Providing for primary school children to keep their places through to age 18, including children as young as five, would have meant running the scheme for another 13 years instead of the seven years to which we were committed. I do not think that anyone could genuinely take on a commitment to fund children as young as five for another 13 years, in particular because of the views we have expressed, at Second Reading and when considering earlier amendments, about the merits of the scheme.
Therefore, we decided that support should be available until primary school aged pupils could transfer to the maintained sector at a point which would not disrupt their education in the long term. We do not accept that providing for children to change schools at age 11 is unreasonable. That is what happens to nearly everyone else in the country. Half a million children change schools between primary and secondary stages. Nor do I accept that the schools that they will go to at age 11 will be inferior. There are many excellent state schools and they can cater for the more able.
Our approach is to give primary aged pupils as of right support under the scheme until age 11. We take the view that that is the sensible age to transfer to the maintained sector. Indeed, it is in their interests to transfer when most of their contemporaries are entering secondary school.
The noble Lord, Lord Peyton, appears to query the discretionary power given to the Secretary of State to allow primary aged pupils to continue to hold their places. Usually the Opposition would seek to extend such discretionary powers. I am somewhat surprised that he criticises. However, he is perfectly justified to ask under what circumstances such discretionary powers can be used. I can give the noble Lord three cases which will not necessarily be exhaustive but will give him a flavour of what can be done.
Secondly, there is the question of those who come into secondary education before the age of 11. There are some who come in at age 10; and if they genuinely enter into secondary education it would be sensible to use the discretion in their favour.
Thirdly, there is the situation where a clear promise has been given that the child should continue. I rather think that that covers the case which the noble Lord, Lord Pilkington, raises of the school with an integrated junior and senior school. The noble Lord gave what seemed to be a somewhat idealistic description of what happens in those integrated schools.
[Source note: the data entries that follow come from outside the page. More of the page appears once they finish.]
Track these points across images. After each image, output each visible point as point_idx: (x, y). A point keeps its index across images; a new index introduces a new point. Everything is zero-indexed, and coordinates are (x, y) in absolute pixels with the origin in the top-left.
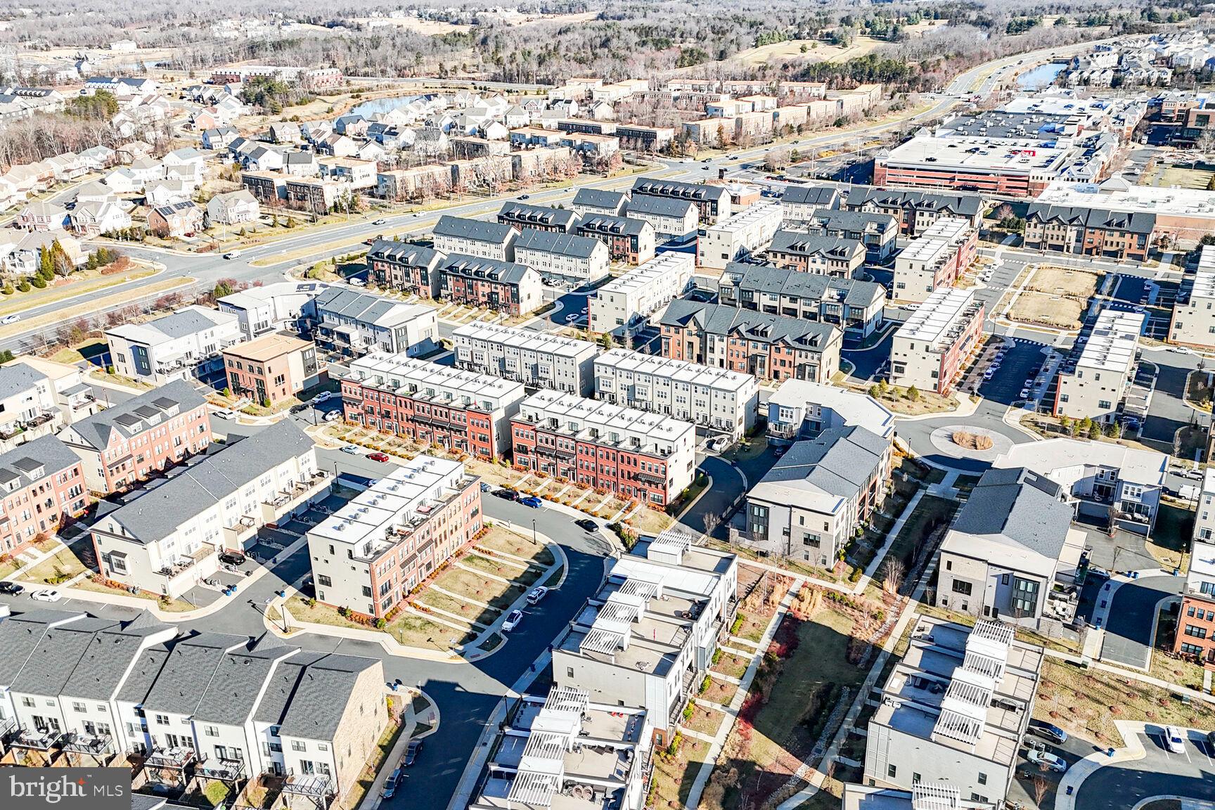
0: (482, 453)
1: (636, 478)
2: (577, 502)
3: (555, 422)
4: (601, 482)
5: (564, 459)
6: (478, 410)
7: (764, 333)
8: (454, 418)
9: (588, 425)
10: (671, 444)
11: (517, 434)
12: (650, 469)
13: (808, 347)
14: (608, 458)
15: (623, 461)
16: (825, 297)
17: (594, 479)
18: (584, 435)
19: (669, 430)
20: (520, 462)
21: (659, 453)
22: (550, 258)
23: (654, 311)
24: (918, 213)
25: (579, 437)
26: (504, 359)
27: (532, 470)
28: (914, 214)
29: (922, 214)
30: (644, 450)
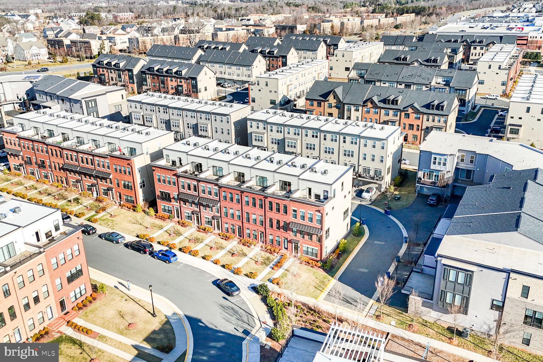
0: (127, 200)
1: (286, 227)
2: (219, 255)
3: (199, 167)
4: (248, 231)
5: (208, 206)
6: (123, 156)
7: (395, 102)
8: (99, 165)
9: (233, 169)
10: (327, 188)
11: (159, 180)
12: (303, 218)
13: (435, 112)
14: (254, 205)
15: (271, 209)
16: (433, 83)
17: (240, 228)
18: (229, 180)
19: (325, 172)
20: (165, 210)
21: (313, 199)
22: (225, 68)
23: (299, 97)
24: (472, 47)
25: (223, 181)
26: (169, 120)
27: (176, 219)
28: (470, 49)
29: (475, 48)
30: (295, 195)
I believe that he would acknowledge that even in those schools where they share all these facilities, a large number of pupils usually change school at the age of 11; they enter or leave the school at age 11. Therefore, the seamless robe which he describes is somewhat of an exaggeration. It is most unlikely that the only pupils who would change would be those who have been deprived of their assisted place, as he suggests.
Lord Henley: Before the noble Lord moves on--it is an important point--is he giving an assurance that those pupils in the schools to which my noble friend Lord Pilkington referred will be covered by the discretion that the Secretary of State has? The noble Lord speaks from the Dispatch Box. He speaks for the Government. I think that he should consider carefully what he says in answer. We want to know whether that discretion will be absolute for those pupils in all-in-one schools.